Top of INFORMATION GIVEN

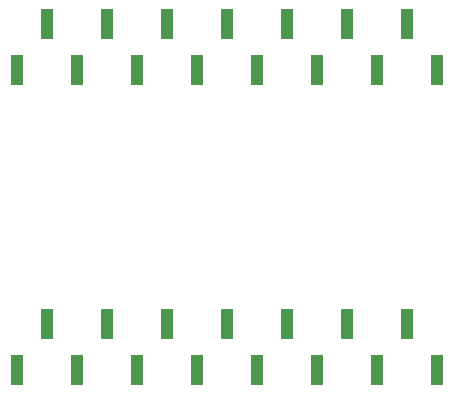
<source format=gtp>
G04*
G04 #@! TF.GenerationSoftware,Altium Limited,Altium Designer,21.4.1 (30)*
G04*
G04 Layer_Color=8421504*
%FSLAX44Y44*%
%MOMM*%
G71*
G04*
G04 #@! TF.SameCoordinates,02D7BDB2-D434-4152-92C4-171F5B89420C*
G04*
G04*
G04 #@! TF.FilePolarity,Positive*
G04*
G01*
G75*
%ADD11R,1.0200X2.5000*%
D11*
X458243Y329277D02*
D03*
X407443D02*
D03*
X356643D02*
D03*
X305843D02*
D03*
X255043D02*
D03*
X204243D02*
D03*
X153443D02*
D03*
X483643Y290277D02*
D03*
X432843D02*
D03*
X382043D02*
D03*
X331243D02*
D03*
X280443D02*
D03*
X229643D02*
D03*
X178843D02*
D03*
X128043D02*
D03*
X458243Y75277D02*
D03*
X407443D02*
D03*
X356643D02*
D03*
X305843D02*
D03*
X255043D02*
D03*
X204243D02*
D03*
X153443D02*
D03*
X483643Y36277D02*
D03*
X432843D02*
D03*
X382043D02*
D03*
X331243D02*
D03*
X280443D02*
D03*
X229643D02*
D03*
X178843D02*
D03*
X128043D02*
D03*
M02*

</source>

Bottom of INFORMATION GIVEN

WORK ITEM
All records above must be output exactly as they stand, excluding pictures.

EXERCISE OUTPUT
<source format=gtp>
G04*
G04 #@! TF.GenerationSoftware,Altium Limited,Altium Designer,21.4.1 (30)*
G04*
G04 Layer_Color=8421504*
%FSLAX44Y44*%
%MOMM*%
G71*
G04*
G04 #@! TF.SameCoordinates,02D7BDB2-D434-4152-92C4-171F5B89420C*
G04*
G04*
G04 #@! TF.FilePolarity,Positive*
G04*
G01*
G75*
%ADD11R,1.0200X2.5000*%
D11*
X458243Y329277D02*
D03*
X407443D02*
D03*
X356643D02*
D03*
X305843D02*
D03*
X255043D02*
D03*
X204243D02*
D03*
X153443D02*
D03*
X483643Y290277D02*
D03*
X432843D02*
D03*
X382043D02*
D03*
X331243D02*
D03*
X280443D02*
D03*
X229643D02*
D03*
X178843D02*
D03*
X128043D02*
D03*
X458243Y75277D02*
D03*
X407443D02*
D03*
X356643D02*
D03*
X305843D02*
D03*
X255043D02*
D03*
X204243D02*
D03*
X153443D02*
D03*
X483643Y36277D02*
D03*
X432843D02*
D03*
X382043D02*
D03*
X331243D02*
D03*
X280443D02*
D03*
X229643D02*
D03*
X178843D02*
D03*
X128043D02*
D03*
M02*

</source>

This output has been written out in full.